Homebuyer program expanded
By Anessa Myers
Published in News on January 13, 2009 1:46 PM
A city program that helps with down payments on homes in Goldsboro's historic district has been expanded.
The city's Homebuyer Assistance Program matches down payment costs up to $5,000, and the loan is forgiven after five years of residency in the home.
Until now, the program had a number of stipulations that restricted who could participate. Participants had to be a teacher, a full-time or permanent part-time city employee or active duty personnel at Seymour Johnson Air Force Base.
But at the most recent City Council meeting, Assistant City Manager Tasha Logan told council members that the program had no takers yet.
"I have no idea why no one utilized it before," said Julie Thompson, Downtown Goldsboro Development director, who helped organize the program. "I would imagine it could be a number of things. They might not have known about it. It may be that the housing market is in a historic economic downturn. It may be that we too narrowly defined the persons eligible to apply for the assistance. I am sure that it could be a combination of all of the things, as well as others."
So, council members decided to open the program up to everyone, no matter their occupation.
City officials teamed up with Self-Help to provide three new homes on South John Street, but there are income limits for the homes.

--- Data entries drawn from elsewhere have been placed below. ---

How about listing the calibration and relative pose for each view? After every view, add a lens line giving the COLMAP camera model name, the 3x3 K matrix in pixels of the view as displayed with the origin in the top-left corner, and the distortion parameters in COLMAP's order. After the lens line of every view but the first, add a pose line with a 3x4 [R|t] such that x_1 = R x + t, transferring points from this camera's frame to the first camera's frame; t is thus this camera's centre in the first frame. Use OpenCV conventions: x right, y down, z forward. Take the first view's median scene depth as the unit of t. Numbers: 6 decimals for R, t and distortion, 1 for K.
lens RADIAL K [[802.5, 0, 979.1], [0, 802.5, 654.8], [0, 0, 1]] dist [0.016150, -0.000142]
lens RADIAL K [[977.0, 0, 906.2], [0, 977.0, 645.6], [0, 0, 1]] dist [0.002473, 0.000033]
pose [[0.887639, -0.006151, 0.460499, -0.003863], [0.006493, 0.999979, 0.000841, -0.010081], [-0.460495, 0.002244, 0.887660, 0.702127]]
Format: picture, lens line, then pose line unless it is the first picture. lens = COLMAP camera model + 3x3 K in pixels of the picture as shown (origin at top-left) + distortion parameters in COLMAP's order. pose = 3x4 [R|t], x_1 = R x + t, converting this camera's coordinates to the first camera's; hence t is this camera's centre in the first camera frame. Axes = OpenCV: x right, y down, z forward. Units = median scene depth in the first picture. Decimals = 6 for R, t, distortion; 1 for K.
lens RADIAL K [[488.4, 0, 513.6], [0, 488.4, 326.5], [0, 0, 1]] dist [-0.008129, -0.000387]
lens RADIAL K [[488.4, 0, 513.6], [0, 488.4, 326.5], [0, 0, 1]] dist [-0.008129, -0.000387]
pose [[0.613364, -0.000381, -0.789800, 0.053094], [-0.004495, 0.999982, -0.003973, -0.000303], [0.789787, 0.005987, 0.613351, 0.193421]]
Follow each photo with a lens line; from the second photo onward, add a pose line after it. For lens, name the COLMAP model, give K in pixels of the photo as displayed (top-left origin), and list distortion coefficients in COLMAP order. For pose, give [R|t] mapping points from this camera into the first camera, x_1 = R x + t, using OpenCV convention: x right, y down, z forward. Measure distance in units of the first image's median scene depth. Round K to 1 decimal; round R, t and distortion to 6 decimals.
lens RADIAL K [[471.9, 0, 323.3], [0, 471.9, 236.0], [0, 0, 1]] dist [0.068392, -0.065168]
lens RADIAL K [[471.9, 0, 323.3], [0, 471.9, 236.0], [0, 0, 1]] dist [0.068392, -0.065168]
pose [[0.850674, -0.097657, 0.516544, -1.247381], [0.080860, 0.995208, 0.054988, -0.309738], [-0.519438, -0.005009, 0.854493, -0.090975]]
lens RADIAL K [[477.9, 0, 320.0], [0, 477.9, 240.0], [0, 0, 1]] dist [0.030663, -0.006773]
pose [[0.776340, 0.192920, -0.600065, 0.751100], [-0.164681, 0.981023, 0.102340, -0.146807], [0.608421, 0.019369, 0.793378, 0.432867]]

The homebuyer assistance program has no income limits so it would help those over the Self-Help home income limits.
The program gives funds to those people wishing to purchase a historic home in a specified area of the city, including areas from North Carolina Street to Herman Street and from Grantham Street/Royall Avenue to Hemlock Street. The purchase price of the home must not exceed $150,000.
The homebuyer must agree to live in the home as a single-family use and, if the home is in the Historic District, must adhere to the guidelines of any exterior improvements, take care to preserve the historic character of the home and to maintain the home's sustainability.
Currently, there are 10 historical homes available for sale through the Downtown Goldsboro Development Corp. and are all under $150,000.
Mrs. Thompson said that she knows the program won't likely help those who wish to buy a home in need of a major renovation, but it might help others.
"No, I do not necessarily think that this will be a great fix for those people that are buying a historic home that needs an investment. However, it is a good incentive and one that makes Goldsboro distinguishable from other towns that are undergoing similar revitalization efforts, giving us an added edge to help sell the program, houses and our effort," she said. "That $5,000 may make or break someone's ability to buy one of the affordable Self-Help homes, particularly those that have a higher median household income than the typical 80 percent bracket that we built the program around, because those buyers can not qualify for some of the other financial breaks that the city, Self-Help and the North Carolina Housing Finance Agency are offering through the purchase of those homes."
Mrs. Thompson said they have one such potential historical home buyer now that wants to move into the downtown area but makes too much money for the Self-Help homes.
"Her case is the impetus for our interest to reshape the program limits," the director added.
Funding was set aside to help up to four individuals at a maximum of $5,000 each this year.